Many organizations have mapped out the systems and applications of their data landscape. Many have documented their most critical business processes. Many have modeled their data domains and key attributes. But only very few have succeeded in connecting the knowledge of these three efforts. The remainder of this point of view will explain why connecting the three spheres of Data Management – systems, models, and use cases – is so critical and how it can be done, by discussing the following:
- Explanation of the three spheres
- Examples of unlocked value
- Key implementation pitfalls
- Implementation approaches
- Solution architecture components
- Key roles across the three spheres
The Three Spheres of Data Management
As mentioned, very few organizations succeed in connecting the knowledge of the three spheres of physical systems, data modeling, and business processes. They fail to reach the center of the following figure and therefore to unlock the potential benefits that (meta-)data management can offer.
For each of the three spheres, information and metadata can be documented. They include the following:
I. Physical Systems: Capture and documentation of metadata for physical systems and applications, such as table descriptions, column names, technical metadata, data lineage, data flows, and access and editing log data.
II. Data Modeling: Conceptual and logical Data Modeling, covering and clarifying data elements, data domains, owners, and definitions. This often includes business glossaries and data dictionaries.
III. Business Processes and Use Cases: Inventory and description of the organization’s key current (and sometimes future) business processes and related use cases, often related to organizational divisions such as customer management, product or service delivery, marketing, finance, risk, and human resources.

Provided data:
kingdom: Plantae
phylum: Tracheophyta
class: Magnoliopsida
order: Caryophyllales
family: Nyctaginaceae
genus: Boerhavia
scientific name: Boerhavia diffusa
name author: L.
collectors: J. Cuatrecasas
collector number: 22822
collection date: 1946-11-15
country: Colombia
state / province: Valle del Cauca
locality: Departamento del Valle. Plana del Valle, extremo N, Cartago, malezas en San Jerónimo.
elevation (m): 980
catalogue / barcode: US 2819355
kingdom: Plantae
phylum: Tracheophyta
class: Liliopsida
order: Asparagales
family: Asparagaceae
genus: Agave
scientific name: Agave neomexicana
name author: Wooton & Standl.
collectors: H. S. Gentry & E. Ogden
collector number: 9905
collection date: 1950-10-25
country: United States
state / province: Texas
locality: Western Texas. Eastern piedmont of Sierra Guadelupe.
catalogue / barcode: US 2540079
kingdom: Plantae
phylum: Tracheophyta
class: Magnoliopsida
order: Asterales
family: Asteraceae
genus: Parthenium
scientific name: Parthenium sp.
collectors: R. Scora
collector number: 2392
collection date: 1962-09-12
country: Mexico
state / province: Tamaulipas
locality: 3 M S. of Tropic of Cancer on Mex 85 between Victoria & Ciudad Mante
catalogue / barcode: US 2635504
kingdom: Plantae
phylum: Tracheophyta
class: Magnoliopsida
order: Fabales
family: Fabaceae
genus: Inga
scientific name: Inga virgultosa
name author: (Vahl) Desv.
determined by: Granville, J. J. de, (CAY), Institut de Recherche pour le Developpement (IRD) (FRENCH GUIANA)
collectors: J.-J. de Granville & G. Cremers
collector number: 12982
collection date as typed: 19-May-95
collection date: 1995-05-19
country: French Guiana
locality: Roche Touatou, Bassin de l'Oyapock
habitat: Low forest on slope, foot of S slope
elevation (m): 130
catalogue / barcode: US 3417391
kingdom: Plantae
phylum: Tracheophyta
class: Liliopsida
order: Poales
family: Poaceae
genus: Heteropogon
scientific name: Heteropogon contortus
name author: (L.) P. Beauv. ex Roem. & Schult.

Required work:
A. In the data management text, which sphere covers data lineage and data flows?
B. Please list every organizational division that the data management text names in connection with business processes and use cases.
C. Carry on the data management text from its last sentence.

Per-task answers:
A. The Physical Systems sphere.

B.
- Customer management
- Product or service delivery
- Marketing
- Finance
- Risk
- Human resources

C.
Examples of Unlocked Value
Let’s take an example from the banking industry to understand why the three spheres mattes. I was recently part of an effort to ensure that data was fit for purpose for a bank’s anti-money laundering (AML) process. AML is a classic example of a business process that is fairly far “downstream,” heavily dependent on data from other “upstream” domains within the bank. Required input data included data on customer identification, source of funds, beneficial ownership, and transactions. Given that this process is located downstream, the lineage was followed back upstream, identifying the feeding systems and data producers.
Putting this all together, the AML process owner was enabled to very clearly articulate what data is needed (II), for what purpose (III), and through which systems (I). This was critical to convince regulators that the bank was compliant with AML regulations and standards. Additionally, the AML process owner could communicate clear requirements for the data in terms of completeness and accuracy to the upstream data and systems owners, securing its fitness for purpose.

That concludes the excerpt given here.